En 2021, à l’exception d’Yvan Luccarini, tous étaient nouvellement élus. Un signal fort de volonté de changement, car depuis 2017, les problèmes s’étaient succédé au sein de la Municipalité. Le vote populaire avait validé le renouvellement quasi complet de l’Exécutif pour confirmer le «ras-le-bol», et écarté le PLR de la Municipalité.
Retour du PLR à l’Exécutif?
Le 8 mars prochain, le PLR tentera donc de rééquilibrer les forces. «Il est impératif d’apporter une représentation droite/centre-droit plus marquée qui favorisera le dialogue et la recherche de consensus», appuie le président du PLR Vevey Laurent Cornu.
Deuxième force au sein du Conseil communal, le parti souhaite entrer à l’Exécutif.
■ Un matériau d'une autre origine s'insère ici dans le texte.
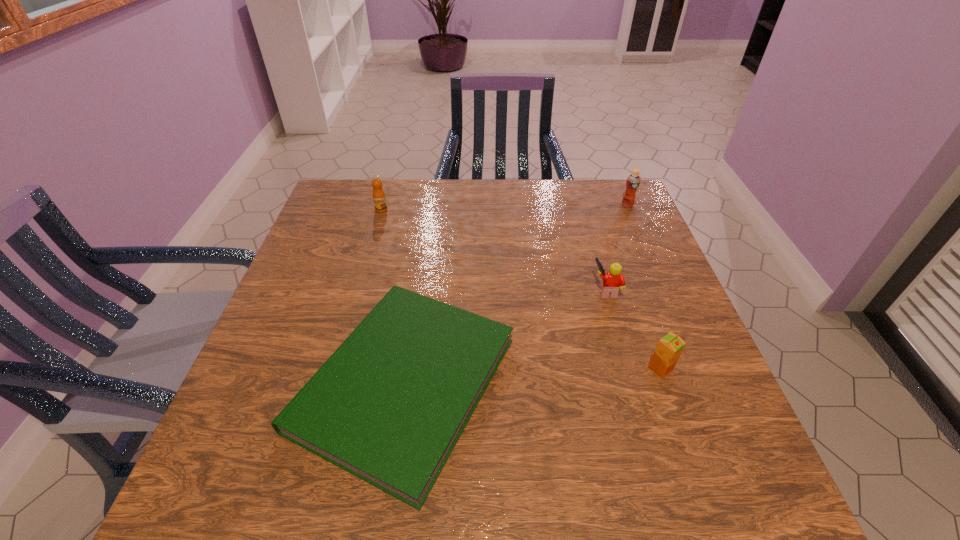
In the image, there is a desktop. Where is `vacant area at the far edge`? vacant area at the far edge is located at coordinates (576, 221).

The width and height of the screenshot is (960, 540). What are the coordinates of `vacant space at the left edge of the desktop` in the screenshot? It's located at (289, 382).

You are a GUI agent. You are given a task and a screenshot of the screen. Output one action in this format:
    pyautogui.click(x=<x>, y=<y>)
    Task: Click on the vacant area at the right edge
    This screenshot has height=540, width=960.
    Given the screenshot: What is the action you would take?
    point(636,266)

This screenshot has width=960, height=540. I want to click on vacant region at the near left corner of the desktop, so click(x=269, y=490).

You are a GUI agent. You are given a task and a screenshot of the screen. Output one action in this format:
    pyautogui.click(x=<x>, y=<y>)
    Task: Click on the free space that is in between the fourth object from left to right and the paperback book
    
    Given the screenshot: What is the action you would take?
    pyautogui.click(x=533, y=376)

At what (x,y) coordinates should I click in order to perform the action: click on unoccupied area between the second orange juice from right to left and the leftmost orange juice. Please return your answer as a coordinate pair (x, y). The image size is (960, 540). Looking at the image, I should click on click(x=521, y=289).

This screenshot has width=960, height=540. In order to click on free space that is in between the third object from right to left and the leftmost orange juice in this screenshot , I will do `click(493, 250)`.

You are a GUI agent. You are given a task and a screenshot of the screen. Output one action in this format:
    pyautogui.click(x=<x>, y=<y>)
    Task: Click on the vacant space in between the rightmost object and the third object from left to right
    This screenshot has width=960, height=540.
    Given the screenshot: What is the action you would take?
    pyautogui.click(x=616, y=247)

Find the location of a particular element. free area in between the leftmost orange juice and the nearest orange juice is located at coordinates (521, 289).

Find the location of a particular element. Image resolution: width=960 pixels, height=540 pixels. vacant area that lies between the third object from left to right and the nearest orange juice is located at coordinates (634, 329).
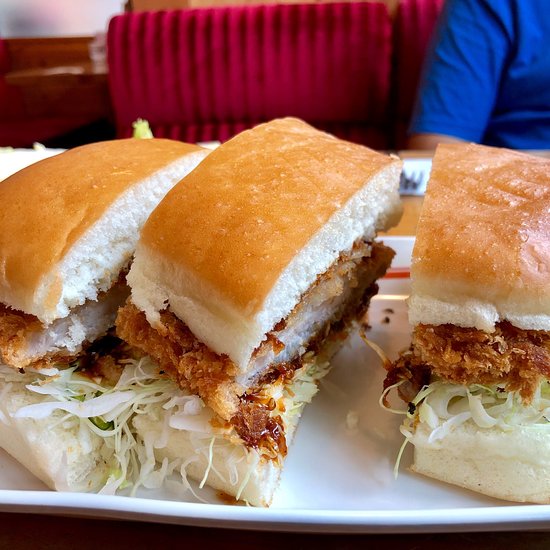
Locate an element on the screen. The height and width of the screenshot is (550, 550). back booth cushion is located at coordinates pyautogui.click(x=320, y=70), pyautogui.click(x=418, y=49).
Il présente un ticket à hauteur de ses ambitions en présentant trois candidats: Sarah Tobler, Patrick Bertschy et Sandra Marques.
La gauche radicale en puissance
Avec 23 sièges au Conseil communal (+7 par rapport à 2016), décroissance alternatives (da) représente la première présence politique du Législatif. Une montée en puissance qui s’est faite notamment au détriment du parti socialiste (-8 sièges).
La gauche ne prétend pas revoir ses ambitions au rabais, et présente ainsi deux blocs de quatre candidats chacun. Les socialistes et les Verts innovent cette année en partant ensemble dès le premier tour. «L’union est plus forte qu’il y a cinq ans, où toutes les formations étaient parties chacune de leur côté», réagit le président des Verts Didier Raboud. Outre ses élus sortants, le parti socialiste ajoute la candidature de Johanne Saskia-Gay au ticket rose-vert pour la Municipalité.
Une stratégie qui réjouit du côté de da. «Une gauche plurielle, portée par plusieurs sensibilités clairement identifiées, est plus lisible et plus mobilisatrice qu’un bloc homogène», explique la coprésidente du groupe Joëlle Minacci.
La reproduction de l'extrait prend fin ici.